RECORDS SUPPLIED:

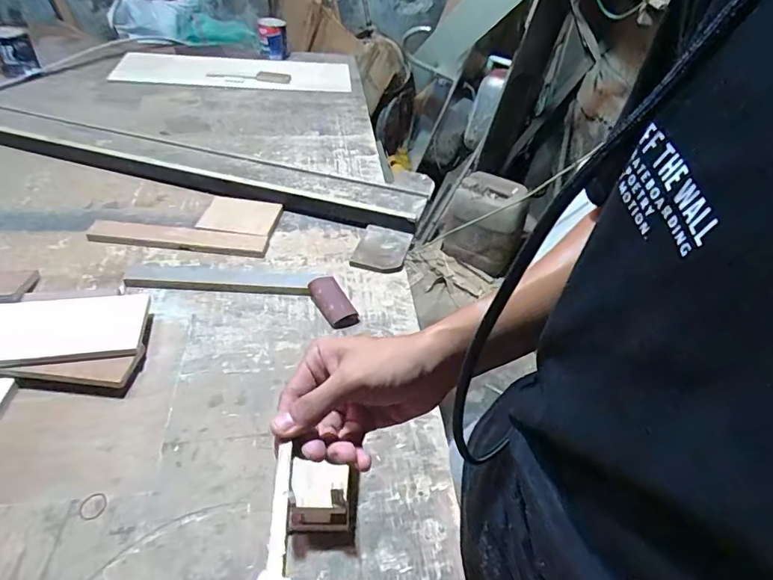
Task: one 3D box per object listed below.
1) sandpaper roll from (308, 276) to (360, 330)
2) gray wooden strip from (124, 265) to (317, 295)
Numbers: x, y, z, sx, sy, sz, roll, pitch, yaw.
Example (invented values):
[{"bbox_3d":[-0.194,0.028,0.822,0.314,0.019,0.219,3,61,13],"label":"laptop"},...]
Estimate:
[{"bbox_3d":[-0.101,0.019,0.895,0.053,0.051,0.114,-20,50,-25],"label":"sandpaper roll"},{"bbox_3d":[-0.328,-0.022,0.927,0.351,0.012,0.069,2,44,-2],"label":"gray wooden strip"}]

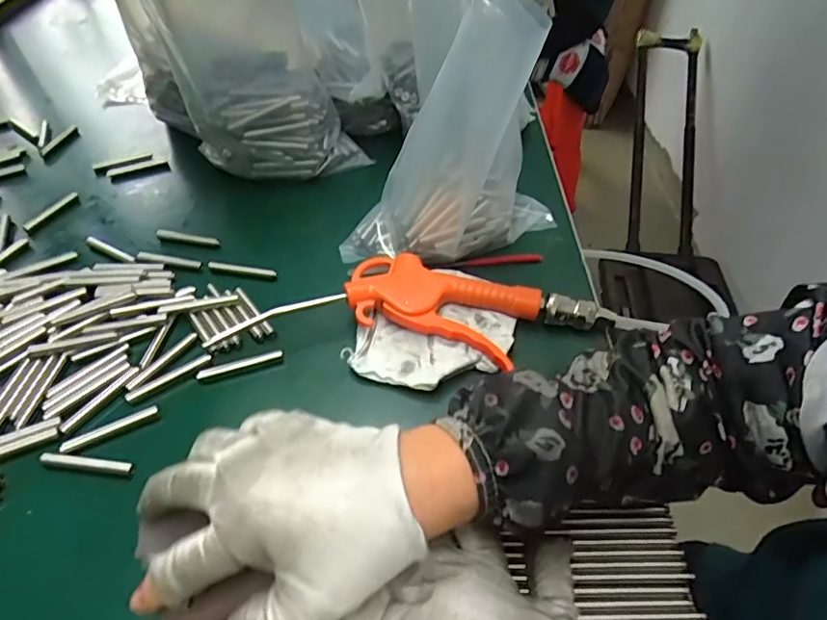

AIM OF THE EXERCISE: Retype each line above exactly and leave out any picture.

COMPLETED EXERCISE:
Task: one 3D box per object listed below.
1) sandpaper roll from (308, 276) to (360, 330)
2) gray wooden strip from (124, 265) to (317, 295)
Numbers: x, y, z, sx, sy, sz, roll, pitch, yaw.
Example (invented values):
[{"bbox_3d":[-0.194,0.028,0.822,0.314,0.019,0.219,3,61,13],"label":"laptop"},...]
Estimate:
[{"bbox_3d":[-0.101,0.019,0.895,0.053,0.051,0.114,-20,50,-25],"label":"sandpaper roll"},{"bbox_3d":[-0.328,-0.022,0.927,0.351,0.012,0.069,2,44,-2],"label":"gray wooden strip"}]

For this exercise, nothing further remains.